Readymade Breakup not sorry for having fun

Readymade Breakup has adopted an “unapologetic” approach to rock ‘n’ roll, while simultaneously reaffirming the existence of substantial pop music. The band stands apart with its potent, seemingly orchestral arrangements – incorporating acoustic guitar, electric guitar, keyboards, bass and drums. Readymade Breakup is working to reclaim the lost art of the three minute pop-rock song.

“We’re not going to pretend that we’re some avant-garde, head-up-our-asses indie band,” guitarist/vocalist Paul Rosevear said. “We’re pretty unapologetic about saying we love great choruses; we love great melodies.”

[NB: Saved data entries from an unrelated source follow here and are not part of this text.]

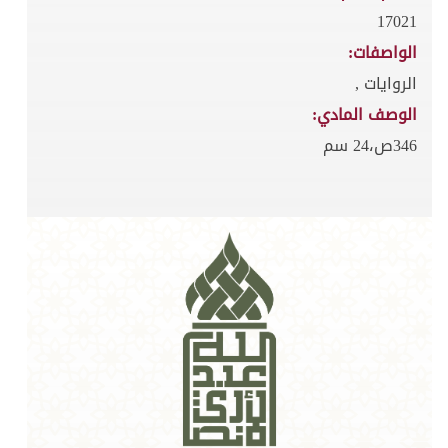
17021
الواصفات:
الروايات ,
الوصف المادي:
346ص،24 سم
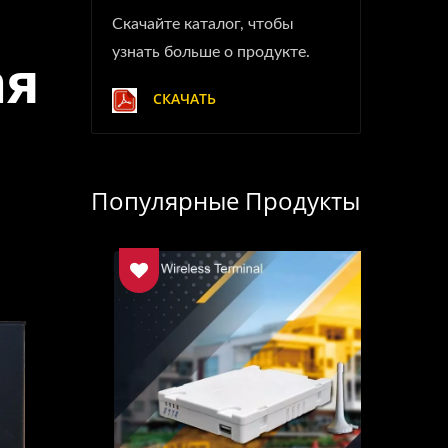
Скачайте каталог, чтобы
ая
узнать больше о продукте.
СКАЧАТЬ
Популярные Продукты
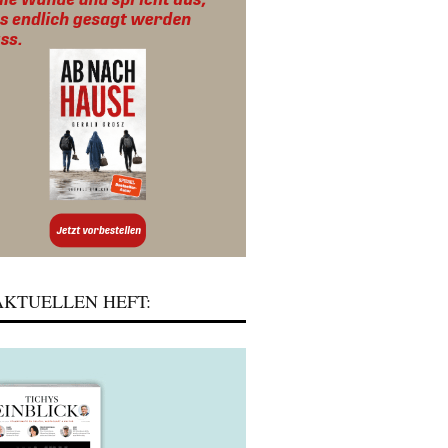
KTUELLEN HEFT:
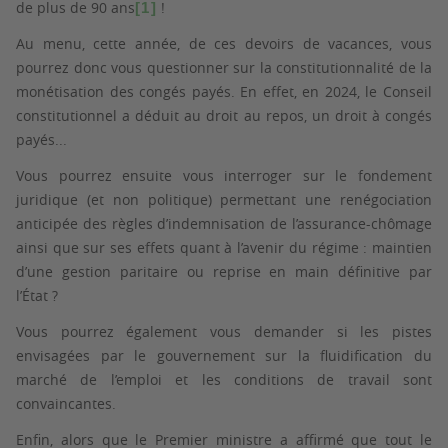
de plus de 90 ans
!
[1]
Au menu, cette année, de ces devoirs de vacances, vous
pourrez donc vous questionner sur la constitutionnalité de la
monétisation des congés payés. En effet, en 2024, le Conseil
constitutionnel a déduit au droit au repos, un droit à congés
payés...
Vous pourrez ensuite vous interroger sur le fondement
juridique (et non politique) permettant une renégociation
anticipée des règles d’indemnisation de l’assurance-chômage
ainsi que sur ses effets quant à l’avenir du régime : maintien
d’une gestion paritaire ou reprise en main définitive par
l’État ?
Vous pourrez également vous demander si les pistes
envisagées par le gouvernement sur la fluidification du
marché de l’emploi et les conditions de travail sont
convaincantes.
Enfin, alors que le Premier ministre a affirmé que tout le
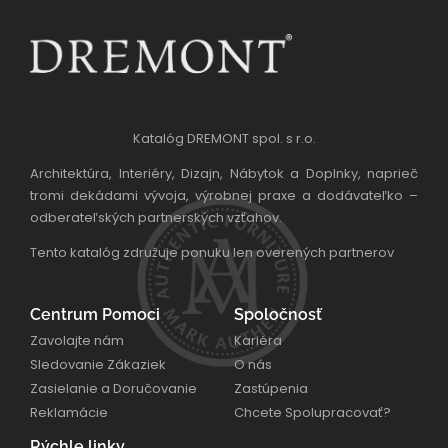
Katalóg DREMONT spol. s r.o.
Architektúra, Interiéry, Dizajn, Nábytok a Doplnky, naprieč
tromi dekádami vývoja, výrobnej praxe a dodávateľko –
odberateľských partnerských vzťahov.
Tento katalóg združuje ponuku len overených partnerov
Centrum Pomoci
Spoločnosť
Zavolajte nám
Kariéra
Sledovanie Zákaziek
O nás
Zasielanie a Doručovanie
Zastúpenia
Reklamácie
Chcete Spolupracovať?
Rýchle linky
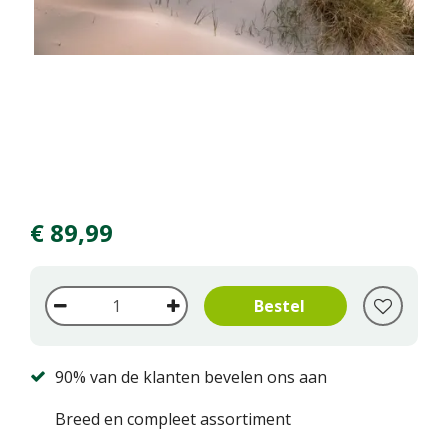
€
89
,
99
90% van de klanten bevelen ons aan
Breed en compleet assortiment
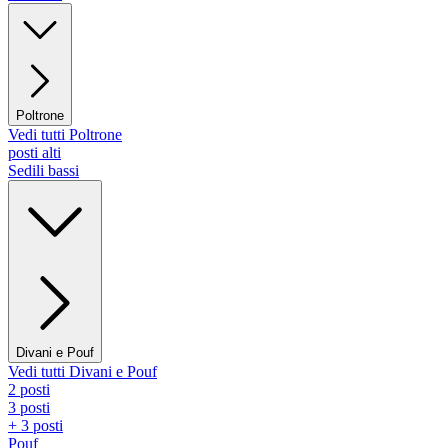
Poltrone
Vedi tutti Poltrone
posti alti
Sedili bassi
Divani e Pouf
Vedi tutti Divani e Pouf
2 posti
3 posti
+ 3 posti
Pouf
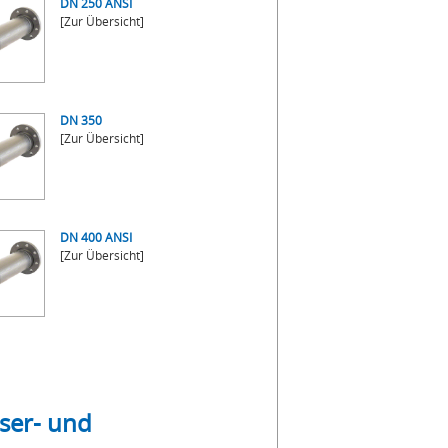
DN 250 ANSI
[Zur Übersicht]
DN 350
[Zur Übersicht]
DN 400 ANSI
[Zur Übersicht]
sser- und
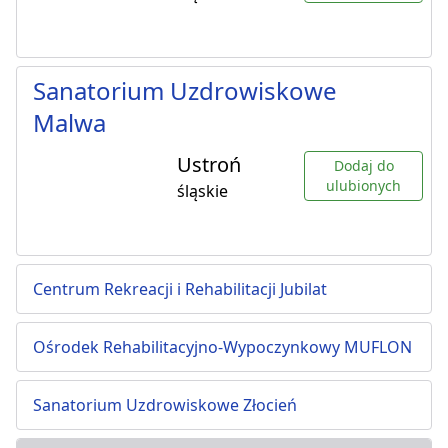
Sanatorium Uzdrowiskowe
Malwa
Ustroń
Dodaj do
ulubionych
śląskie
Centrum Rekreacji i Rehabilitacji Jubilat
Ośrodek Rehabilitacyjno-Wypoczynkowy MUFLON
Sanatorium Uzdrowiskowe Złocień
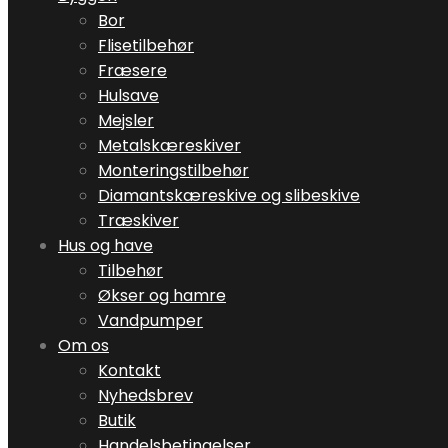
Bor
Flisetilbehør
Fræsere
Hulsave
Mejsler
Metalskæreskiver
Monteringstilbehør
Diamantskæreskive og slibeskive
Træskiver
Hus og have
Tilbehør
Økser og hamre
Vandpumper
Om os
Kontakt
Nyhedsbrev
Butik
Handelsbetingelser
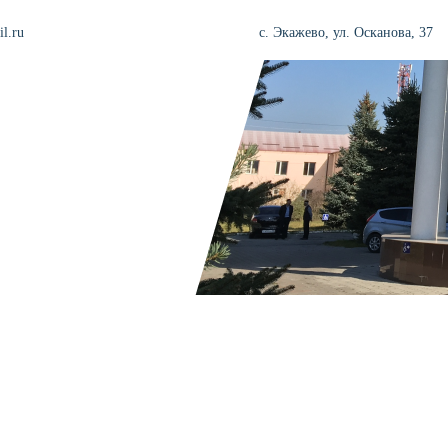
l.ru
с. Экажево, ул. Осканова, 37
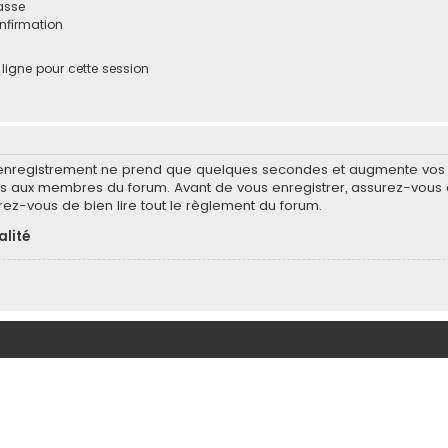
asse
onfirmation
igne pour cette session
’enregistrement ne prend que quelques secondes et augmente vos po
 aux membres du forum. Avant de vous enregistrer, assurez-vous d
surez-vous de bien lire tout le règlement du forum.
alité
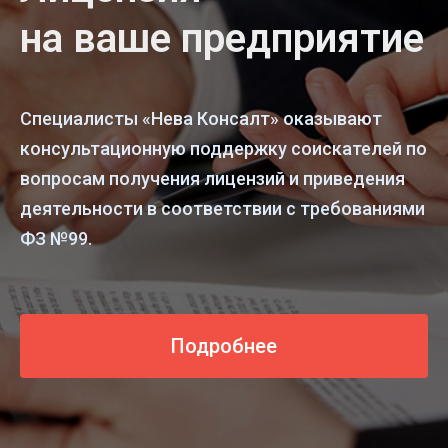
на ваше предприятие
Специалисты «Нева Консалт» оказывают
консультационную поддержку соискателей по
вопросам получения лицензий и приведения
деятельности в соответствии с требованиями
ФЗ №99.
Подробнее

When the early beginnings of the group began to materialize five years ago, the band’s founding members, Rosevear and bassist/vocalist Gay Elvis, did not set out to overhaul the foundations of rock ‘n’ roll. “We’re not trying to reinvent the wheel,” Gay Elvis said.

With the additions of Spicy O’Neil on drums, Matt Jaworski on keyboards and Jim Fitzgerald on guitar, the band became solidified in its lineup and outlook. The new members were likeminded, and the band quickly formed a consensus. Previous musical endeavors, and past prospects of “making it” had left members of the new lineup jaded. Readymade Breakup would be devoted toward the creation of soulful music and the fun of the process.

“Taking ourselves too seriously got us nowhere,” Fitzgerald said. “It ended up souring everyone involved.”

The members of Readymade Breakup certainly do not take themselves too seriously and are approachable. Gay Elvis said that the band members are not the types of musicians who “duck into a green room” after a performance. At their January record release party, held at Maxwell’s in Hoboken, they were seen mingling with fans at the bar after what was a command performance. They are quick to dispute B-rate Arnold Schwarzenegger movies, point out the “nebulous” protruding from Gay Elvis’s neck or discuss masterfully written b-sides, such as the ballad “Oh Starfish,” which praises the regenerative abilities of the creature.

Their sense of humor, however, does not detract from the professionalism which they bring to songwriting. Their recently released record, “Isn’t That What It’s For?,” showcases a painstakingly crafted set of 12 songs. “Isn’t That What It’s For?” stands out as an excellent example of the balance between rock character and pop refinement, recorded using both time-honored traditional methods and state-of-the-art digital technology. From start to finish, the creation of the record took a year, mainly as a result of constant revisions made by the perfectionists of Readymade Breakup.

“The album never would have seen an end,” Gay Elvis said. “If it had been up to me, we would still be mixing it right now.”

Specific stand out tracks showcase the musical abilities of each member of Readymade Breakup. However, every song has clearly been refined through collaborative songwriting. “Funeral” narrates a tale of love and loss, while enveloping the listener in an intricate harmonized melody. “Say Yes” emphasizes the strength of the band’s rhythm section, featuring a melodic, Paul McCartney-esque bass line and a highly charged, galloping beat. The complementary guitar and piano fills throughout the record emphasize its underlying melodic nature.

The members of Readymade Breakup suggest that the New Jersey rock scene is both ever evolving and fickle. According to the band, there is constant talk of local “scenes” that are ready to “explode” but seldom do. Some venues yield inconsistent draws, leaving the band playing to a packed house one week, and a handful of listeners the next.

Sometimes, it seems that the spirit of the N.J. rock scene, as epitomized by 1970s Asbury Park, is long gone. Readymade Breakup certainly stands to prove otherwise, possessing both the talent and raw energy required for the reinvigoration of pop-rock and the local N.J. rock scene.